Required work:
1/ Print everything in the commentary on Uber from "Harvard Associate Professor" down to "following the rules.".
2/ In the commentary on Uber, what does Benjamin Edelman say is the only solution for Uber?
3/ List every music service that the commentary on Uber names as still offering shared online music after the end of Napster.

Harvard Associate Professor Benjamin Edelman presents what sounds like a radical hypothesis, but it actually makes perfect sense. He says that Uber can’t be fixed, that the corporate culture was poisoned from the start – and that the only solution is for regulators to shut it down.
The company’s cultural dysfunction, it seems to me, stems from the very nature of the company’s competitive advantage: Uber’s business model is predicated on lawbreaking. And having grown through intentional illegality, Uber can’t easily pivot toward following the rules.
His analysis also applies to Lyft – and to Airbnb. These companies, he argues, are the equivalent of Napster – they’ve developed a useful new application of technology, but in the process violated a long list of existing laws. Now that the tech is out there, society needs to say: No, you can’t do this.
The end of Napster, which at this point most people agree was a rogue operation, didn’t mean the end of shared online music – we have itunes, and Spotify, and Pandora. The customer still gets the advantages – but the musicians get their royalties and the system that we have carefully evolved to protect the rights of artists hasn’t been completely destroyed.
Let me talk for a second about Napster.
Wow, that was cool: Just sign up and you’ll never pay for music again. The entire entertainment industry was torn up, which is what so many tech types want. Disruption.

(Collected data entries)
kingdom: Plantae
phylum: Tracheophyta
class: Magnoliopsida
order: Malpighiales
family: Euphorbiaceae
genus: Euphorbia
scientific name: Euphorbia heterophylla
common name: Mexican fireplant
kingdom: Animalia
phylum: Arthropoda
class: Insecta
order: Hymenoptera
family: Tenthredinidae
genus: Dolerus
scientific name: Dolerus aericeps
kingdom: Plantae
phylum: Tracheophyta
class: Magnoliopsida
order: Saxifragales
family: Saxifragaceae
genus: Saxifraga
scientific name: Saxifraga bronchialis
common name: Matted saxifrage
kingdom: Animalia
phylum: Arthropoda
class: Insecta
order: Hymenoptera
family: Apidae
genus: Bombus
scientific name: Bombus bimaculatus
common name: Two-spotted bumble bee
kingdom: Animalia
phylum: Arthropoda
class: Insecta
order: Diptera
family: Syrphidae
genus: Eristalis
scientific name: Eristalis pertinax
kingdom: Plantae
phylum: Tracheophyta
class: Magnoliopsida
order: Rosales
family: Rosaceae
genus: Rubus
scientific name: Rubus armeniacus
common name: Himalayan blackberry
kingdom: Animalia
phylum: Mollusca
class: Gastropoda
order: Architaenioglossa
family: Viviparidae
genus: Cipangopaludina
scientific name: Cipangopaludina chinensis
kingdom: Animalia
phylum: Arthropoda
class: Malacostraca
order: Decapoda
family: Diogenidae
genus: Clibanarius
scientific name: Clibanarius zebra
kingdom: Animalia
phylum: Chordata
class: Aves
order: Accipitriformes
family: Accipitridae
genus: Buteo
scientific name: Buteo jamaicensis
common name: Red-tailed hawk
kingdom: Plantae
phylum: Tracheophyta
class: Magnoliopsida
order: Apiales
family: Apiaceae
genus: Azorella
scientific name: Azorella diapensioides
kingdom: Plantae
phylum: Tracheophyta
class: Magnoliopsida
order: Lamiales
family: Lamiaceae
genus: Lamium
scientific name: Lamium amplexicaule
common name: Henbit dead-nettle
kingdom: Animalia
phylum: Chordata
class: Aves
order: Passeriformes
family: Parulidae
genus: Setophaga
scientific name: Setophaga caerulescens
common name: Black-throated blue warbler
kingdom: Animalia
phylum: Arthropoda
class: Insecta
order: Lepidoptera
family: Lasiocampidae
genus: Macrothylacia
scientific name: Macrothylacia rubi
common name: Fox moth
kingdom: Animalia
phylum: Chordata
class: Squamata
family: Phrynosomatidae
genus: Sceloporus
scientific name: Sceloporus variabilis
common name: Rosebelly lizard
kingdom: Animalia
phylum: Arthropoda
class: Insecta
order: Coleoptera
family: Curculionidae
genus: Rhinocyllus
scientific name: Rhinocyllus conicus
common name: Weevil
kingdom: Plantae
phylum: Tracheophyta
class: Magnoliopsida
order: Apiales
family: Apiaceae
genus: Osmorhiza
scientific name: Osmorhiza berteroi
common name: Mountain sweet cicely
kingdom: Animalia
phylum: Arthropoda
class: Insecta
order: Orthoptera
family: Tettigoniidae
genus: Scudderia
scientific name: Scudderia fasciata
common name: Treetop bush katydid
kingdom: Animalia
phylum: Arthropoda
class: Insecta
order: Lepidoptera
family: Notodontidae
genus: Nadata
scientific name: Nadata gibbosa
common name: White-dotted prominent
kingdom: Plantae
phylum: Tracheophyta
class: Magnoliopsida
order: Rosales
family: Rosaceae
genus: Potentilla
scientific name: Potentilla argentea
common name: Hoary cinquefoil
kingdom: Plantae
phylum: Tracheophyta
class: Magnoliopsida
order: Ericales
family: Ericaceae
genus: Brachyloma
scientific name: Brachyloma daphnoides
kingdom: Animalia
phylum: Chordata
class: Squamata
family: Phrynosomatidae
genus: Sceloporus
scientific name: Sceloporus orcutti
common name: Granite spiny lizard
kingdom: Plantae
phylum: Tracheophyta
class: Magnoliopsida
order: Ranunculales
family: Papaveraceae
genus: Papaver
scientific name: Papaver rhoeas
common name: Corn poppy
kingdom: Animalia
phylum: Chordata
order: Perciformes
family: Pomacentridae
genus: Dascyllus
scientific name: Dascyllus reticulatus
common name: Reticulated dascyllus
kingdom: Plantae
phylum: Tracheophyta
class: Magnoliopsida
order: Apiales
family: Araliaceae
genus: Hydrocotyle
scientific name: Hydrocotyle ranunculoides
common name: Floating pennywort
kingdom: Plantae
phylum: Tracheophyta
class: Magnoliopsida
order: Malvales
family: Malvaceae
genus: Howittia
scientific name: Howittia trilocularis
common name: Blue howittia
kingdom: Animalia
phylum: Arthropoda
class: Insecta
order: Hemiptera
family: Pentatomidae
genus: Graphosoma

Written answers:
1/
Harvard Associate Professor Benjamin Edelman presents what sounds like a radical hypothesis, but it actually makes perfect sense. He says that Uber can’t be fixed, that the corporate culture was poisoned from the start – and that the only solution is for regulators to shut it down.
The company’s cultural dysfunction, it seems to me, stems from the very nature of the company’s competitive advantage: Uber’s business model is predicated on lawbreaking. And having grown through intentional illegality, Uber can’t easily pivot toward following the rules.

2/ For regulators to shut it down.

3/ itunes, Spotify, Pandora